Reduce salt. The DASH diet — heavy on vegetables, fruits, whole grains, and lean protein, light on processed foods — drops systolic pressure by 5–10 mmHg in most people who follow it. Most of that effect is the salt reduction.

Move regularly. At least 30 minutes of moderate aerobic activity most days, and resistance training twice a week if you can. Together they drop blood pressure 5–8 mmHg, plus all the other benefits.

Drink less alcohol. More than two drinks a day for men, one for women, raises blood pressure measurably. Cutting back lowers it just as measurably.

Sleep. Untreated sleep apnoea is a major and often-missed driver of hypertension. If you snore heavily or wake up unrefreshed, ask about a sleep study.

If lifestyle changes are not enough — and for many people they are not — the medications work. They are well-studied, generally well-tolerated, and the side effects are manageable. Refusing medication for hypertension because you “don’t want to start” is a bet against decades of evidence.

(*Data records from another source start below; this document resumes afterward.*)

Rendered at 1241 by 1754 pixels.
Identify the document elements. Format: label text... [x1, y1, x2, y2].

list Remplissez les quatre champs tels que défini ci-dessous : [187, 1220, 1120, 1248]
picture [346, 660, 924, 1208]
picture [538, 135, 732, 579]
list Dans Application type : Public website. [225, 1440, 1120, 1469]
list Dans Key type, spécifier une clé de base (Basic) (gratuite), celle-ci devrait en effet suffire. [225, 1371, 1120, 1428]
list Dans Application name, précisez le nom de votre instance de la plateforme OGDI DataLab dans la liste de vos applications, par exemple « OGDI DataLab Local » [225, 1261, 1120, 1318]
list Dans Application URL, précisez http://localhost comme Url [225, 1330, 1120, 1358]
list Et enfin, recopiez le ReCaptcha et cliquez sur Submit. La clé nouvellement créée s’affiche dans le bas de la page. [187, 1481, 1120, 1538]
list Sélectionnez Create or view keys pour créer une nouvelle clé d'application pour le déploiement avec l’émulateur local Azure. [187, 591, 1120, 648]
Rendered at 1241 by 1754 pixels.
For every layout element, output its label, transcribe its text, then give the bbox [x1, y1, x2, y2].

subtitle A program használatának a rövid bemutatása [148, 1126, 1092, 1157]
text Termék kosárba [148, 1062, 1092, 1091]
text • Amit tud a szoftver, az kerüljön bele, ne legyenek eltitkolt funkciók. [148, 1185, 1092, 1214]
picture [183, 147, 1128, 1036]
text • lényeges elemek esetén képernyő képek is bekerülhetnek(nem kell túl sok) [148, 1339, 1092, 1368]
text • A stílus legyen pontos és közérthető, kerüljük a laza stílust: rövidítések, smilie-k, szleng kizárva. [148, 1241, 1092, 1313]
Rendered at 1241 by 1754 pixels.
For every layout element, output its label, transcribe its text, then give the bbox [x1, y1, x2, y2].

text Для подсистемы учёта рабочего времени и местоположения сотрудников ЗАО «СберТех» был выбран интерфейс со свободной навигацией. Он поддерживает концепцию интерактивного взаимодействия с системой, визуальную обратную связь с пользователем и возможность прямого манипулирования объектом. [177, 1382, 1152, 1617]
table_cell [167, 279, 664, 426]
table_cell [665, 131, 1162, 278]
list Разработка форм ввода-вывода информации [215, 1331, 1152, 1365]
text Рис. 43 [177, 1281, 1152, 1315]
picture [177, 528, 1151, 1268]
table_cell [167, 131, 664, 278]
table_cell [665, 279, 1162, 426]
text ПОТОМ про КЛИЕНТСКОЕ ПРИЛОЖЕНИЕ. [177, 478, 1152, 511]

What to actually do with this

If you don’t know your blood pressure, get it measured. A pharmacy machine, a home cuff, or a routine doctor’s visit will all do. One reading is not enough — blood pressure varies hour to hour and day to day. Two or three readings on different days, all elevated, is the threshold for taking it seriously.

If you do know your blood pressure and it is fine, recheck once a year. If it is high, have a conversation with a doctor — not the internet — about the next step.

The whole point of hypertension treatment is that it is a wager about a future that is decades away. The disease prevented is the one that does not happen. Most patients who take their treatment seriously will never know what they avoided. That is the nature of preventive medicine, and it is, when it works, the quietest kind of success in clinical practice.